Work item: Print all of the records below again without a single difference.

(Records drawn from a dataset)
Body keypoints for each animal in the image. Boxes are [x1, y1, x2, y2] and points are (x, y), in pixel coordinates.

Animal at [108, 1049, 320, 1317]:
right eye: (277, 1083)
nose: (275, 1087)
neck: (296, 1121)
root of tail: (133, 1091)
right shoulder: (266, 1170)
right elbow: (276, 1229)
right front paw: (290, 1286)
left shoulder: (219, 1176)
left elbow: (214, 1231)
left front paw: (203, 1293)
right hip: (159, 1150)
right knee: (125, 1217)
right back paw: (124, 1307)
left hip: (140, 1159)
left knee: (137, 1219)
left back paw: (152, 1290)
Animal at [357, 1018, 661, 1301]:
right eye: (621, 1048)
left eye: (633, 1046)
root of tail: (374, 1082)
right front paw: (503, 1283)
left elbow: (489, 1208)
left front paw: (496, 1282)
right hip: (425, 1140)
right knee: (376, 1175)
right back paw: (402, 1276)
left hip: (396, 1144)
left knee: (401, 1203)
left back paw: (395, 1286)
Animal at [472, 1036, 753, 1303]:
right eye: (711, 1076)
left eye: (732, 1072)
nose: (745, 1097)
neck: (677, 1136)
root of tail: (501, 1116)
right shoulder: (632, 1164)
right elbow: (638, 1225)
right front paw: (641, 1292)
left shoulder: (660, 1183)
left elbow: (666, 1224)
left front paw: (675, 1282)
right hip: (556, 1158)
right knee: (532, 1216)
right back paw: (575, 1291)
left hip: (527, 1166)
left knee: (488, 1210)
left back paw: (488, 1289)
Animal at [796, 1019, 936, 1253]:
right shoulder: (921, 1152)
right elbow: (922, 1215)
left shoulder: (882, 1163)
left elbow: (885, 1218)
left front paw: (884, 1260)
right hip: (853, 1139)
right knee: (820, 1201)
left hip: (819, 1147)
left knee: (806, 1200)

Result of the exercise:
Body keypoints for each animal in the image. Boxes are [x1, y1, x2, y2] and points are (x, y), in pixel coordinates.

Animal at [108, 1049, 320, 1317]:
right eye: (277, 1083)
nose: (275, 1087)
neck: (296, 1121)
root of tail: (133, 1091)
right shoulder: (266, 1170)
right elbow: (276, 1229)
right front paw: (290, 1286)
left shoulder: (219, 1176)
left elbow: (214, 1231)
left front paw: (203, 1293)
right hip: (159, 1150)
right knee: (125, 1217)
right back paw: (124, 1307)
left hip: (140, 1159)
left knee: (137, 1219)
left back paw: (152, 1290)
Animal at [357, 1018, 661, 1301]:
right eye: (621, 1048)
left eye: (633, 1046)
root of tail: (374, 1082)
right front paw: (503, 1283)
left elbow: (489, 1208)
left front paw: (496, 1282)
right hip: (425, 1140)
right knee: (376, 1175)
right back paw: (402, 1276)
left hip: (396, 1144)
left knee: (401, 1203)
left back paw: (395, 1286)
Animal at [472, 1036, 753, 1303]:
right eye: (711, 1076)
left eye: (732, 1072)
nose: (745, 1097)
neck: (677, 1136)
root of tail: (501, 1116)
right shoulder: (632, 1164)
right elbow: (638, 1225)
right front paw: (641, 1292)
left shoulder: (660, 1183)
left elbow: (666, 1224)
left front paw: (675, 1282)
right hip: (556, 1158)
right knee: (532, 1216)
right back paw: (575, 1291)
left hip: (527, 1166)
left knee: (488, 1210)
left back paw: (488, 1289)
Animal at [796, 1019, 936, 1253]:
right shoulder: (921, 1152)
right elbow: (922, 1215)
left shoulder: (882, 1163)
left elbow: (885, 1218)
left front paw: (884, 1260)
right hip: (853, 1139)
right knee: (820, 1201)
left hip: (819, 1147)
left knee: (806, 1200)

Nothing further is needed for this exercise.